[Opening PROVIDED TEXT section]

Snowflake Audit Export

Warning

Audit-event data is available now via GET /v1/audit?format=csv. Automated push to S3/Snowflake is an Enterprise-tier add-on shipping in Phase 4 — until then, customers can run the documented pg_dump + COPY INTO recipe themselves on a CSV export.

Why Snowflake

The audit_event table is append-only and partitioned by month — a perfect fit for Snowflake's billing model. Rotor generates structured JSON in the metadata column (JSONB in Postgres, VARIANT in Snowflake), which Snowflake queries natively with metadata:key dot-notation.

Key advantages of routing audit data through Snowflake:

Cost-efficient long-term storage. Monthly parquet files are ~10× smaller than row-based exports. A 10M-row workspace accumulates ~200 MB parquet/month vs 2 GB raw CSV.

[Closing PROVIDED TEXT section]
[Opening DATA UNDER STUDY section]

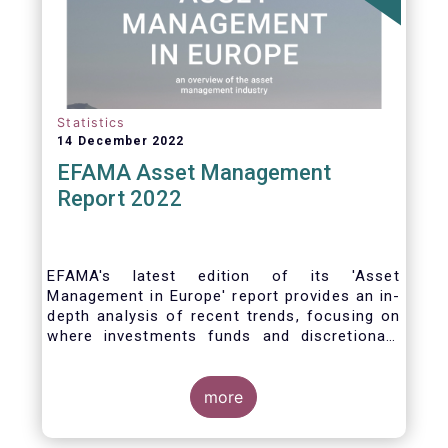
Statistics
14 December 2022
EFAMA Asset Management
Report 2022
EFAMA's latest edition of its 'Asset
Management in Europe' report provides an in-
depth analysis of recent trends, focusing on
where investments funds and discretionary
mandates are managed in Europe.
more
The asset management sector is a crucial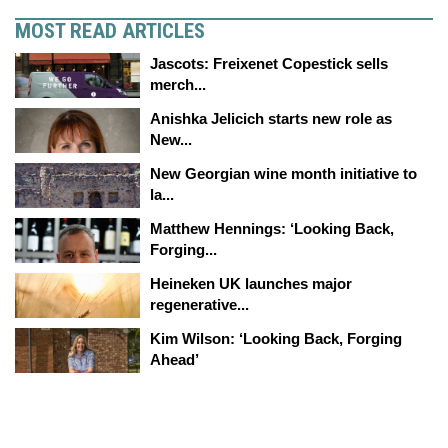
MOST READ ARTICLES
Jascots: Freixenet Copestick sells
merch...
Anishka Jelicich starts new role as
New...
New Georgian wine month initiative to
la...
Matthew Hennings: ‘Looking Back,
Forging...
Heineken UK launches major
regenerative...
Kim Wilson: ‘Looking Back, Forging
Ahead’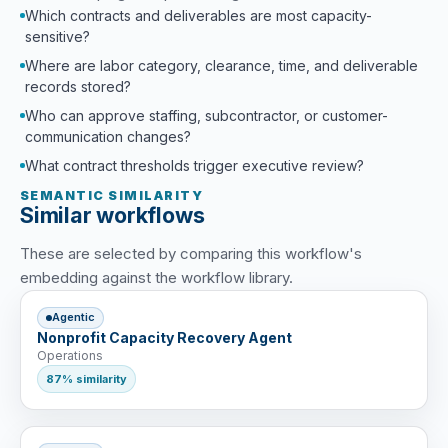
Which contracts and deliverables are most capacity-
sensitive?
Where are labor category, clearance, time, and deliverable
records stored?
Who can approve staffing, subcontractor, or customer-
communication changes?
What contract thresholds trigger executive review?
SEMANTIC SIMILARITY
Similar workflows
These are selected by comparing this workflow's
embedding against the workflow library.
Agentic
Nonprofit Capacity Recovery Agent
Operations
87% similarity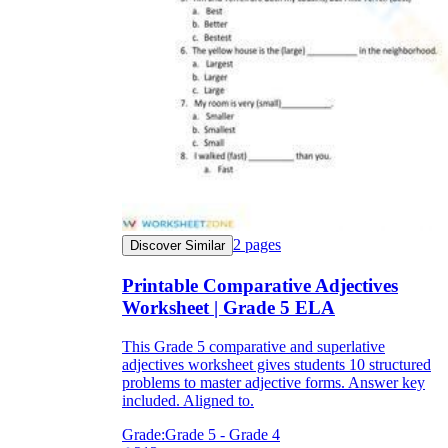
2
pages
Discover Similar
Printable Comparative Adjectives
Worksheet | Grade 5 ELA
This Grade 5 comparative and superlative
adjectives worksheet gives students 10 structured
problems to master adjective forms. Answer key
included. Aligned to.
Grade:
Grade 5 - Grade 4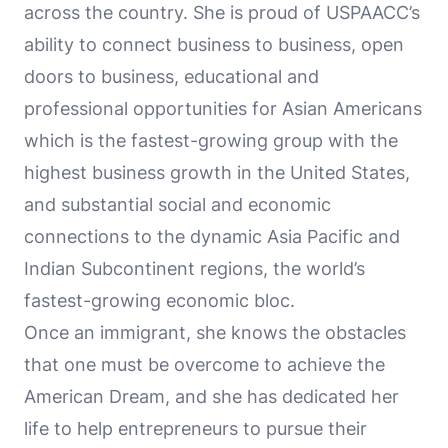
across the country. She is proud of USPAACC’s
ability to connect business to business, open
doors to business, educational and
professional opportunities for Asian Americans
which is the fastest-growing group with the
highest business growth in the United States,
and substantial social and economic
connections to the dynamic Asia Pacific and
Indian Subcontinent regions, the world’s
fastest-growing economic bloc.
Once an immigrant, she knows the obstacles
that one must be overcome to achieve the
American Dream, and she has dedicated her
life to help entrepreneurs to pursue their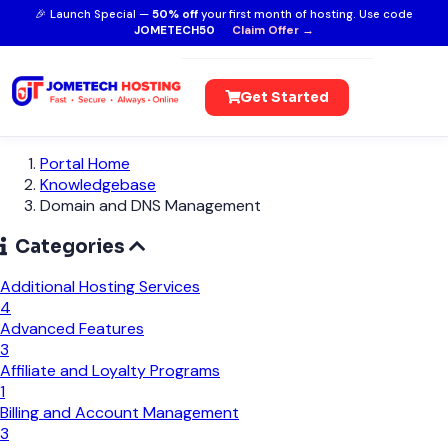
🎉 Launch Special —
50% off
your first month of hosting. Use code
JOMETECH50
Claim Offer →
Get Started
Portal Home
Knowledgebase
Domain and DNS Management
Categories
Additional Hosting Services
4
Advanced Features
3
Affiliate and Loyalty Programs
1
Billing and Account Management
3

[Closing DATA UNDER STUDY section]

> [DESCRIPTION OF THE TASK]:
Return the part of the Snowflake audit export page between "The audit_event table" and "with metadata:key dot-notation.", inclusive, copied word for word. The records come from a different source than the Snowflake audit export page.

> [ANSWER BOX]:
The audit_event table is append-only and partitioned by month — a perfect fit for Snowflake's billing model. Rotor generates structured JSON in the metadata column (JSONB in Postgres, VARIANT in Snowflake), which Snowflake queries natively with metadata:key dot-notation.